Context here: I haven’t cycled since I was about 14 years old, which is a long time ago and not in London. I didn’t like the idea of trying Boris bikes, and there are unbelievably no hubs yet near Charlton or Greenwich. But sometimes you just have to go for it, and go for it I did.

During the first lockdown I had three local walks I did very often: Charlton via Westcombe Park to Greenwich via the park, walk up and across to Blackheath Village and then Charlton round the O2 via the Thames Path. I got reacquainted with my local area again quietly as I had done through mudlarking over the past couple of years on the foreshore outside the Anchor and Hope. Traversing the area by cycle is quite different, but much more fun. You realise just how long a bus can take. Cycling along the Thames Path will never get old or dull for me.

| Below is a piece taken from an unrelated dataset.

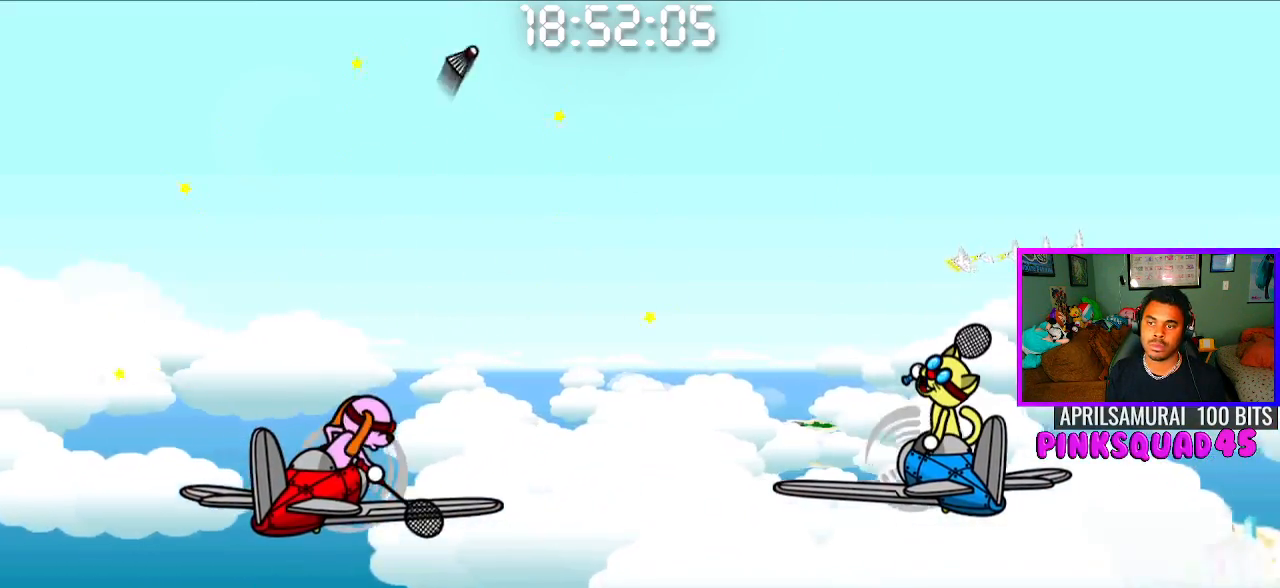
{"buttons": [], "left_stick": "center", "right_stick": "center", "events": [[383, "L1", "down"], [483, "L1", "up"]]}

The absolute exhilaration of being near the river, on a designated and pretty decently maintained surface is quite the rush.

From my house off Woolwich Road I can easily cut down the usually quiet Horn Lane, use the Bugsby’s Way crossing and go down Peartree Way right up to the yacht club and then have a glorious cycle right around the O2. Soon I’ll be able to come out of my road and go immediately onto the new cycle track either all the way to Greenwich or Woolwich.

Thames Path bridge
The metallic bridge on the Thames cycle path

My favourite part of cycling in Charlton is the Thames Barrier. If you cycle from Woolwich and follow the Thames Path, you cycle alongside the river on your right, across the white metallic bridge by the marvellous Thames-Side Studios and slide right down the slope onto Warspite Road. Hook a right, sneak through the gate and cycle alongside the beautiful old warehouse buildings. How long until Faraday Works opens? I can’t wait! You come to a small restriction barrier, onto tarmac humps and there you are – the Barrier! It feels so un-London I love it. Did you know it has its own Twitter account? The glistening peaks of the Barrier hit with sunlight never fail to delight me.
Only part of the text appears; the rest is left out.